Trump has also bought money losing premier golf courses in Scotland and Ireland and used them to seemingly launder money from Russian investors. He — just like in the US — somehow stopped the Scottish government from fully investigating this issue.
Trump has frequently faced opposition in Scotland with regards to his resorts at Turnberry in Ayrshire and Aberdeenshire. Trump spent more than $300 million in cash purchasing and developing the Scottish resorts, neither of which has turned a profit.
Down the years, Trump has faced calls to be investigated over how he was able to purchase the properties, and has faced criticism over destruction of the local sand dune systems.
Truth Social — The ultimate grift and payday for Trump
Now, Trump is about to get his ultimate payday — thanks to useful idiots who were contestants on “The Apprentice” and came to Trump and sold him the idea and gave him 90% of the stock.
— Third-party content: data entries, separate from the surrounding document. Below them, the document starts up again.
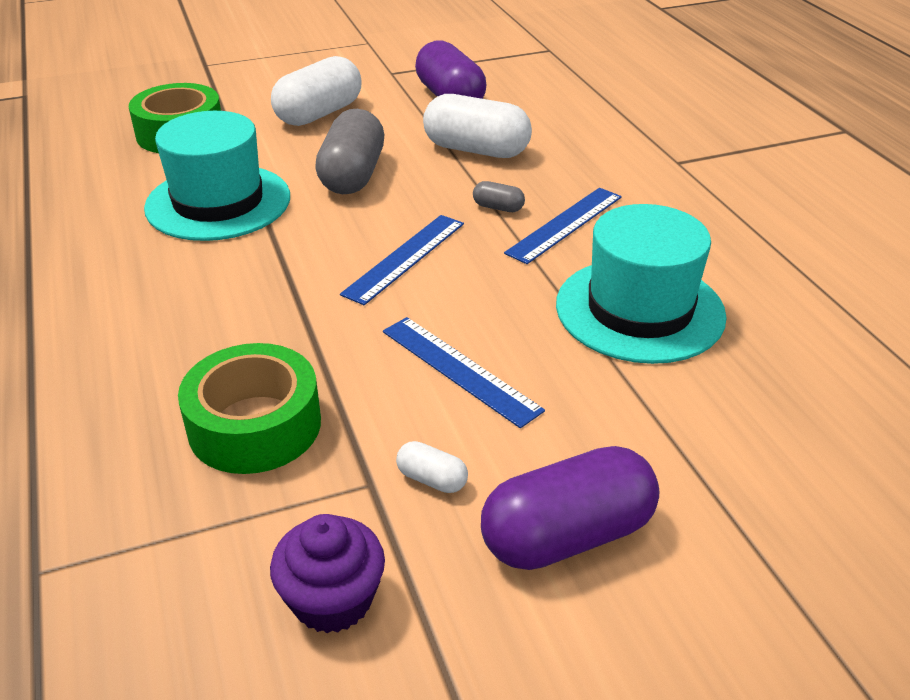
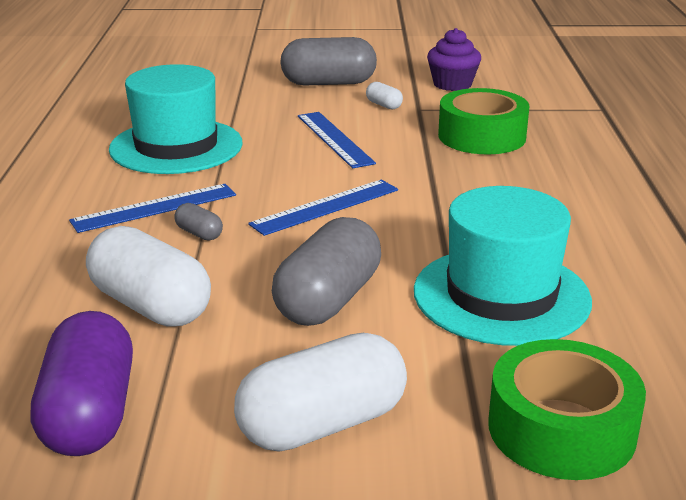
camera: 160 degrees left, 10 degrees down
purple capsule [481,446,660,570] -> grey capsule [280,37,377,85]

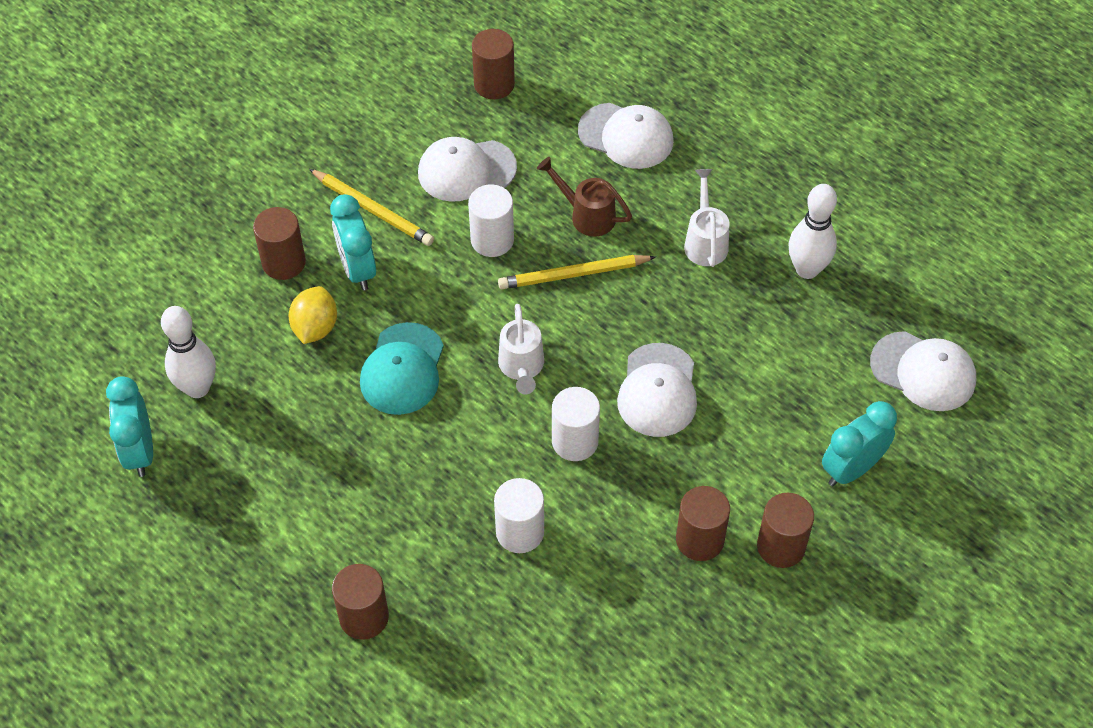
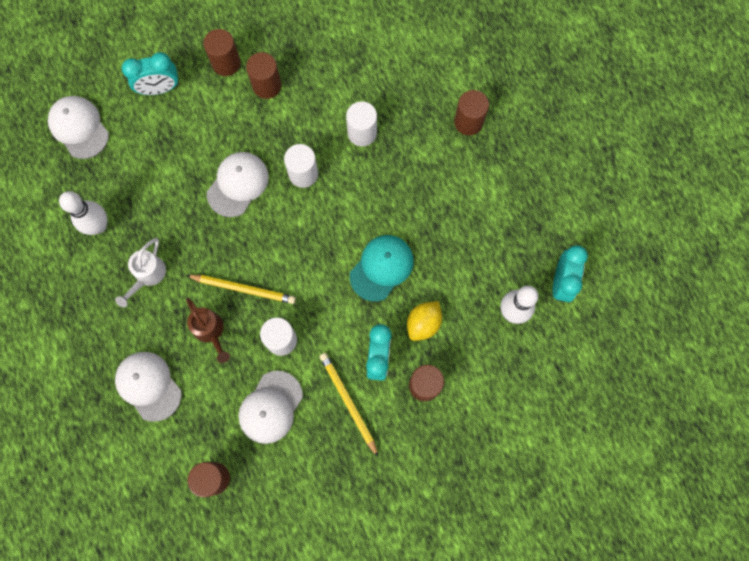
camera: 155 degrees left, 20 degrees up
white cap [418,137,517,202] -> white cap turned 105 degrees clockwise [239,371,303,444]
white watering can [498,304,544,394] -> none

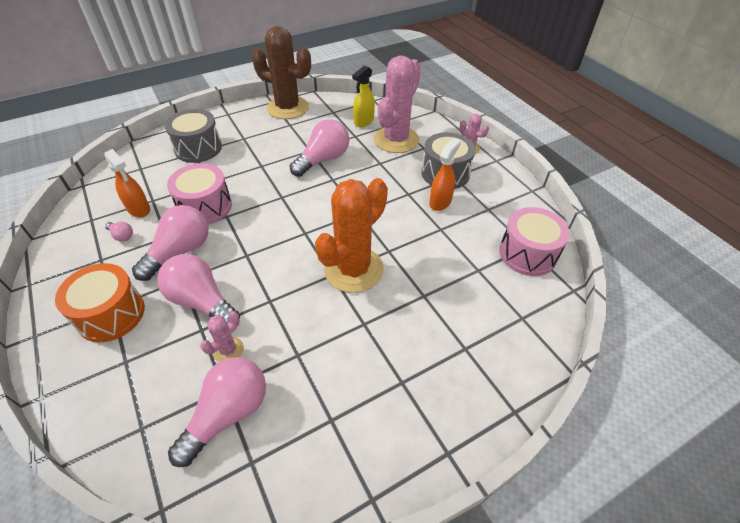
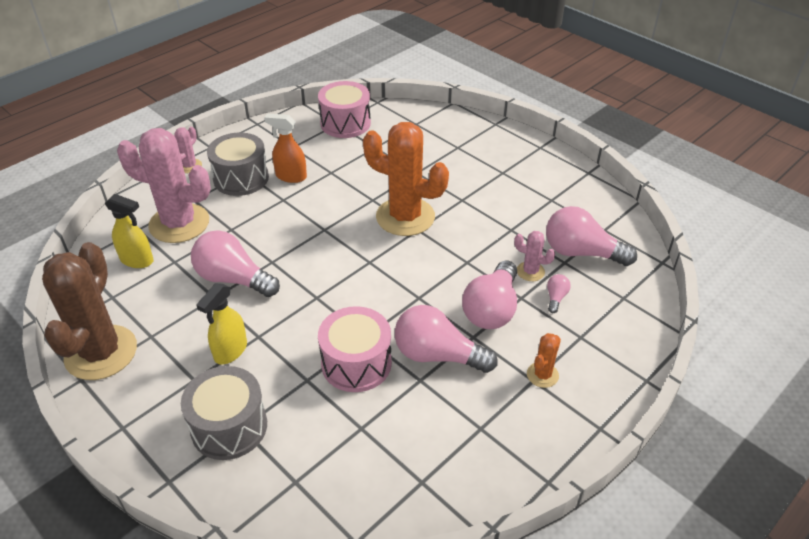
camera: 105 degrees left, 5 degrees down
orange drum [55,263,145,342] -> orange cactus [527,333,561,388]
orange spray bottle [104,149,150,218] -> none
pink light bulb [105,222,133,242] -> pink light bulb moved to [547,274,571,313]
none -> yellow spray bottle [196,283,247,364]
His only investment for the stock? The time and requirement to post on the new social media app, rather than Twitter. Trump has invested essentially $0 in the venture. The founders had the — unfortunately correct insight — that even though their idea for a business and their execution of the idea was absurd — it didn’t matter because of the legions of Trump fans who will just give him money no matter what.
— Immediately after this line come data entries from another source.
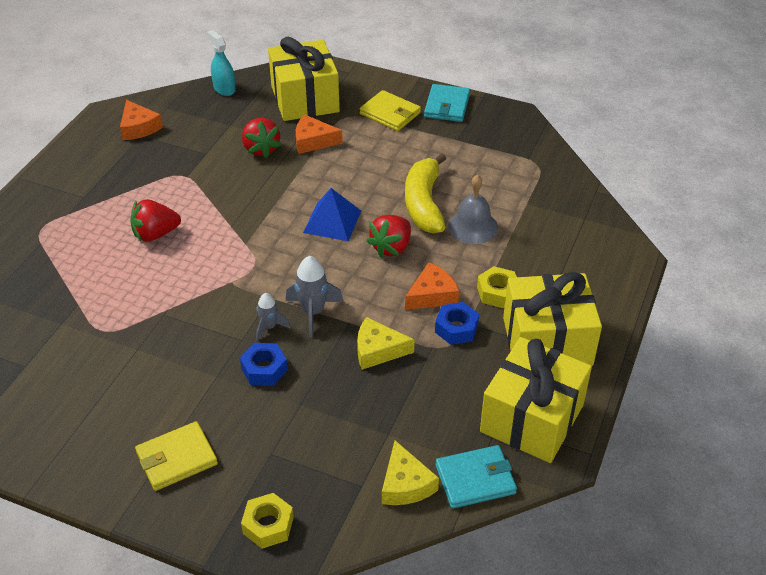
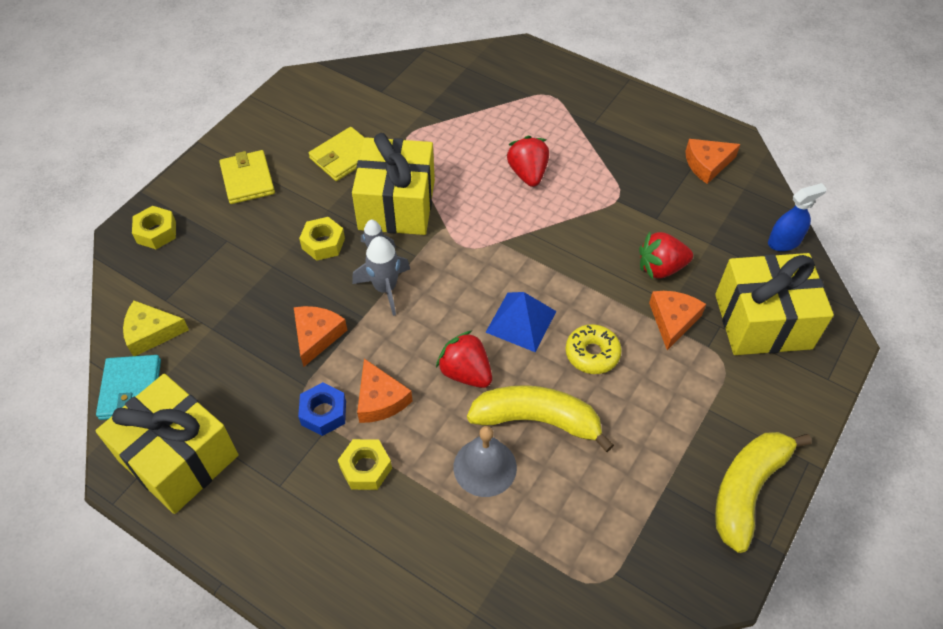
camera: 100 degrees right, 10 degrees up
turquoise spray bottle [207,30,236,96] -> blue spray bottle [768,183,827,251]
blue nut [240,343,288,386] -> yellow nut [299,217,345,261]
yellow cheese [357,317,415,370] -> orange cheese [294,306,347,367]
yellow wallet [360,90,421,131] -> yellow wallet moved to [309,127,365,181]
turquoise wallet [424,84,470,122] -> yellow banana [715,432,812,553]
yellow gift [503,272,602,366] -> yellow gift moved to [352,133,435,235]
none -> yellow donut [565,324,622,374]

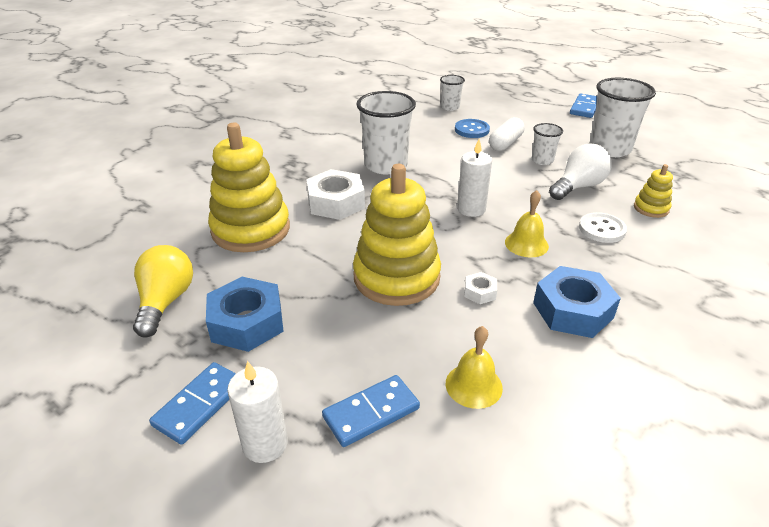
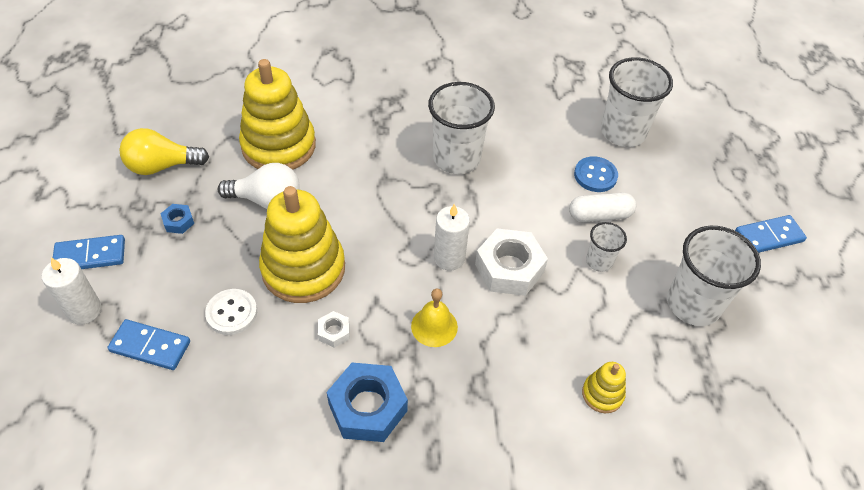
camera: 45 degrees right, 15 degrees up
yellow light bulb [133,245,193,338] -> yellow light bulb turned 150 degrees counterclockwise [119,128,209,175]
blue nut [206,277,284,352] -> blue nut [160,204,194,234], size x0.47
white nut [306,169,365,220] -> white nut moved to [475,228,548,296]
white cup [440,75,465,111] -> white cup [601,57,673,147], size x1.93
yellow bell [446,326,503,409] -> none
white light bulb [549,143,612,200] -> white light bulb moved to [218,163,300,209]
white button [579,212,627,243] -> white button moved to [205,289,257,335]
Jay Ritter, a finance professor at the University of Florida, says meme stocks often depend on the “greater fool theory of investing,” meaning rational investors might buy in expecting the stock price to rise and betting that they can sell their shares to a greater fool willing to buy them at a higher price. In this case, however, Ritter speculates there is an inordinate number of individual retail investors compared to institutional investors, such as hedge funds, that normally own SPAC shares prior to a merger. “Here you’ve got ideology involved [too]—as far as I can tell, the vast majority of DWAC investors are Trump political investors, and they’re to some degree putting their money where their mouth is… My suspicion is most of them have bought the stock as a show of political support.” In this way, Trump is conducting yet another public fundraising from his supporters—this time through the public markets.
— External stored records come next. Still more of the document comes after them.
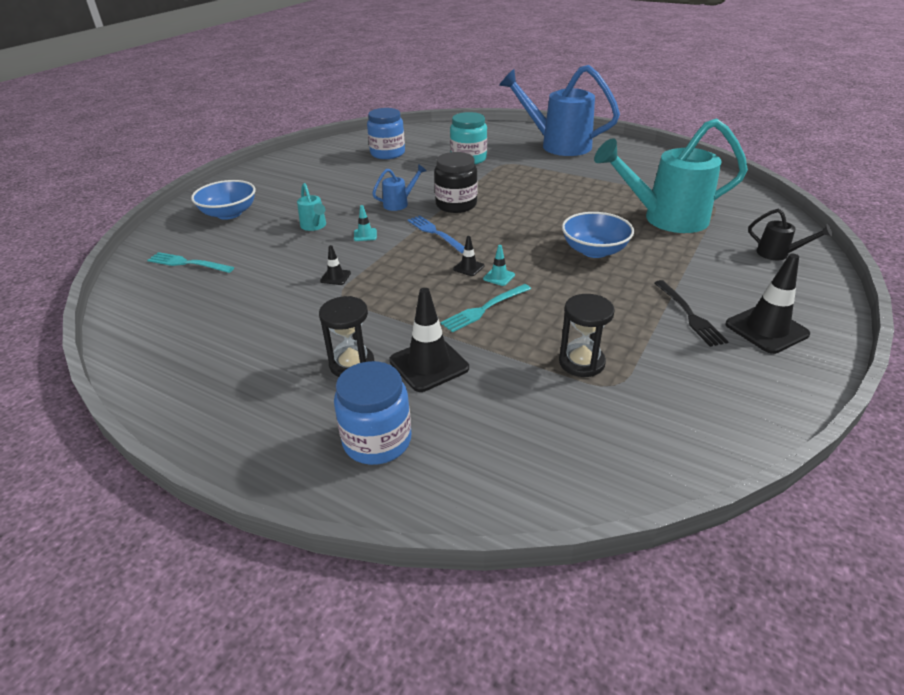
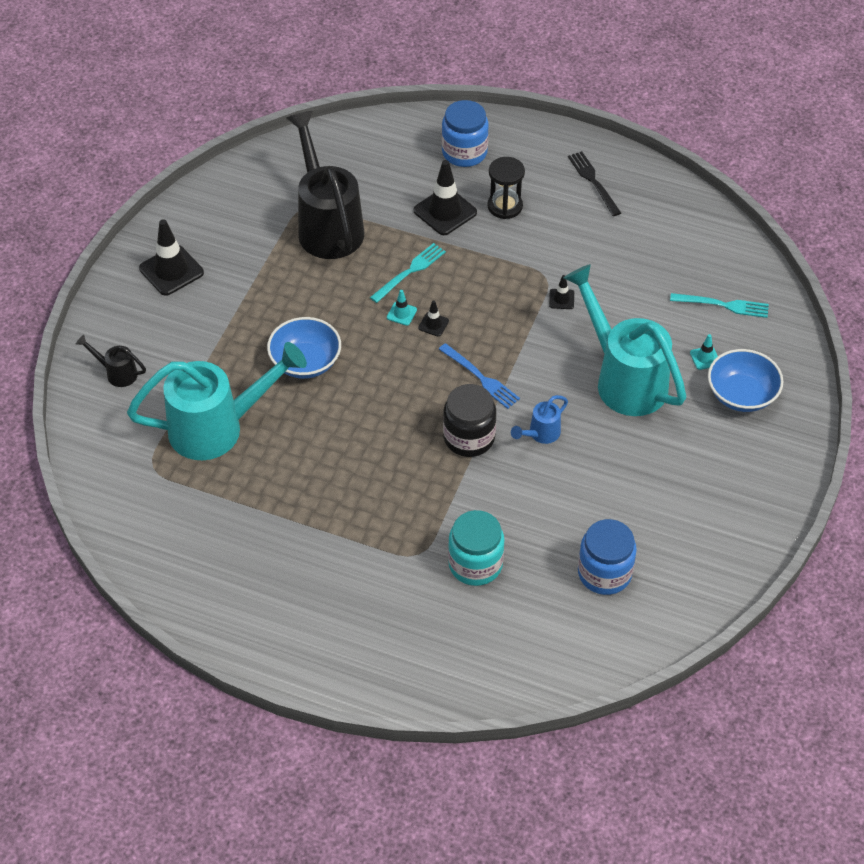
camera: 170 degrees right, 15 degrees up
turquoise watering can [297,183,326,231] -> turquoise watering can [564,264,687,416], size x2.32
turquoise traffic cone [354,205,377,241] -> turquoise traffic cone moved to [690,334,718,370]
blue watering can [499,65,620,156] -> none
black hourglass [559,294,615,377] -> black watering can [286,111,364,259]
black fork [654,280,729,347] -> black fork moved to [568,151,621,216]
Now, MAGA is buying Truth Social shares and traders in the market are — as a result — bidding it up to be worth several billion dollars (even though the underlying business looks to be worth something in the millions at best). And, unfortunately, because Trump has 90% of the shares of this company and controls the board of directors he will, once the money comes in, be able to waive away the standard 6 month waiting period post IPO and just cash in.
Trump might be able to borrow money with his stock as collateral as a way to gain access to money more quickly, but he would have to either get an exemption from the post-merger company or just move ahead without one and hope that the board lets it slide, Ohlrogge said, since the terms of the agreement with DWAC don’t allow it. “If there were a bank that did take such a deal [allowing Trump to use his stock as collateral], it would raise serious concerns that the bank is doing it for reasons other than a belief it is a profitable lending opportunity,” he said. “Namely, it would raise concerns that the bank is doing it in order to win influence with someone who might become US president. If that bank were affiliated directly or indirectly with a foreign government, it would be even more concerning still.”
In the end, if Trump does dump his stock quickly, the value of the shares are very likely to head towards zero (given the non existent value of the business) but he will likely have pocketed hundreds of millions, if not billions before then.
So, Trump will soon be very rich and able to self fund, pay for his legal bills. It sucks but we can — and will — still beat him. And, of course, if history repeats itself, Trump will find a way to lose the money he makes from Truth Social, eventually.